While Gray often took her work life home, Rachel says she never took her home life to work.

“In the ’70s, she couldn’t talk about her kids too much at work because that was a sign of, you know, her showing her true colours as a woman as opposed to a good journalist,” Rachel said.

“When we were sick … my dad, as much as possible, was the one who would, you know, come home to be with us, because it was held against her in a way that it was not for him.”

‘A tough minded mentor’

Rachel said her mother always made a point of befriending and uplifting other women in the business.

“She loved the camaraderie of other women,” she said. “Smart, capable, you know, bossy women who wanted to tell stories and wanted to have their voices be part of these conversations as well.”

She was not intimidated by those in power or those who paid her salary.– That. Pamela Wallin

Wallin says she admired Gray’s work from afar for a long time before she finally approached her.

“She was able to cut to the chase in complicated issues. She was able to ask the tough question without flinching. She was not intimidated by those in power or those who paid her salary,” Wallin said.

“It was just an attitude and a state of mind that I truly admired.”

She finally sought Gray out at a conference in Ottawa in the ’70s.

“I was overwhelmed by Ottawa. I remember walking past the Parliament buildings for the first time and thinking to myself, someday I want to work there. And then Elizabeth was just one of those people who said, ‘Well, then do it,'” she said.

“She was very much like that through all her life. She was an amazing friend and a tough-minded mentor, and I think she helped an awful lot of us along the way.”

Grain photo of four people smiling at a table covered in Styrofoam cups and newspapers.
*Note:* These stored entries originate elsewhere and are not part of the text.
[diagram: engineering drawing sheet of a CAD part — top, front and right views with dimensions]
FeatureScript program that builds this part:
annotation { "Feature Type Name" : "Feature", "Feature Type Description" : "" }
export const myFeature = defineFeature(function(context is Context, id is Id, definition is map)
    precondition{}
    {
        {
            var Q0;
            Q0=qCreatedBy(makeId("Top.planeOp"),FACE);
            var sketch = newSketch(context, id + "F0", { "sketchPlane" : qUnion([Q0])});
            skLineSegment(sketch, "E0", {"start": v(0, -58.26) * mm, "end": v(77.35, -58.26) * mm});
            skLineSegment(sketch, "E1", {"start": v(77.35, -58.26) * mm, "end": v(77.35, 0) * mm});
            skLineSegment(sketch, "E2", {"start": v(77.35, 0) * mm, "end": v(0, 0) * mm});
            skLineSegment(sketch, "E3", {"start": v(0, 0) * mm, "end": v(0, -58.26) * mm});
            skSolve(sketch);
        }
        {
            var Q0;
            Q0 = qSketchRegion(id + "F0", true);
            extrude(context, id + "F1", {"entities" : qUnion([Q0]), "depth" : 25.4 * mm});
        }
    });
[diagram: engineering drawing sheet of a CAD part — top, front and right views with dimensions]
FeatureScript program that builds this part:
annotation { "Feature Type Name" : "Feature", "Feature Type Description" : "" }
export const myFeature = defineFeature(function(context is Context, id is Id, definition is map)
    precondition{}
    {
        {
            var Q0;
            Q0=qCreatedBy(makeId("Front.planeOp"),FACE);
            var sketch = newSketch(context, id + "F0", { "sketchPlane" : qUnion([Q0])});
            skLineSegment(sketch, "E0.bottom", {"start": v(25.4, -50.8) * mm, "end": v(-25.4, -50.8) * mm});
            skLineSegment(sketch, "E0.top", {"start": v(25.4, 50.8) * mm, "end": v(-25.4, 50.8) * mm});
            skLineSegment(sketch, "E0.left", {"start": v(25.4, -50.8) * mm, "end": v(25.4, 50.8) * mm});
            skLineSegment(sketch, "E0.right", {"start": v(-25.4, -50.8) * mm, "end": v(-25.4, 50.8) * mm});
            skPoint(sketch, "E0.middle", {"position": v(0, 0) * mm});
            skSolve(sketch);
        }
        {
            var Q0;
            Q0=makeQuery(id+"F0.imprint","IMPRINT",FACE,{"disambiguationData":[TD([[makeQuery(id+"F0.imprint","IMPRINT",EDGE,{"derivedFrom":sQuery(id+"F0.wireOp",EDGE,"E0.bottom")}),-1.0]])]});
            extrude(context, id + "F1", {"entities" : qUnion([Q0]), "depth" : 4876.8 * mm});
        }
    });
One woman, second from the right, is holding both hands in the air and making a goofy face.
Elizabeth Gray, second from the right, with some of her As It Happens colleagues. (Submitted by Rachel Gray)

Gray soon took Wallin under her wing, and they went on to work together at CBC Ottawa in the mid- to late-’70s.

“Elizabeth had extremely high standards, and I am so grateful to her every single day because she expected the most not only of herself, but of you,” she said. “She was tough. She was abrasive. She was kind. She was caring. She was a teacher, but there was no coddling.”

Dinner parties and fun

Wallin remembers being invited to Gray’s house for family dinner for the first time.

“I thought I was really, really special because the table was set and there were cloth napkins and wine was being served, which never happened in my house. And I’m not even sure I’d ever had a glass of wine at all, never mind that dinner,” she said.

“And then, of course, I ended up going there for dinner all the time, and then I realized that is how they lived.”

Rachel, too, remembers lavish dinner parties with journalists at her Ottawa home.

“You can just imagine what it was kind of like having the meeting room suddenly transposed into our kitchen. Everybody talked loudly all the time. There was, of course, lots of wine. There were cigarettes being smoked all over the place back then as well,” she said.

“But there was a lot of energy. There was a lot of passion. There was a lot of care for understanding what was going on in the world.

It’s a passion that her mother instilled in her children, she said.

Gray is survived by her daughter Rachel, her sons Joshua and Colin, two sisters-in-law and five grandchildren.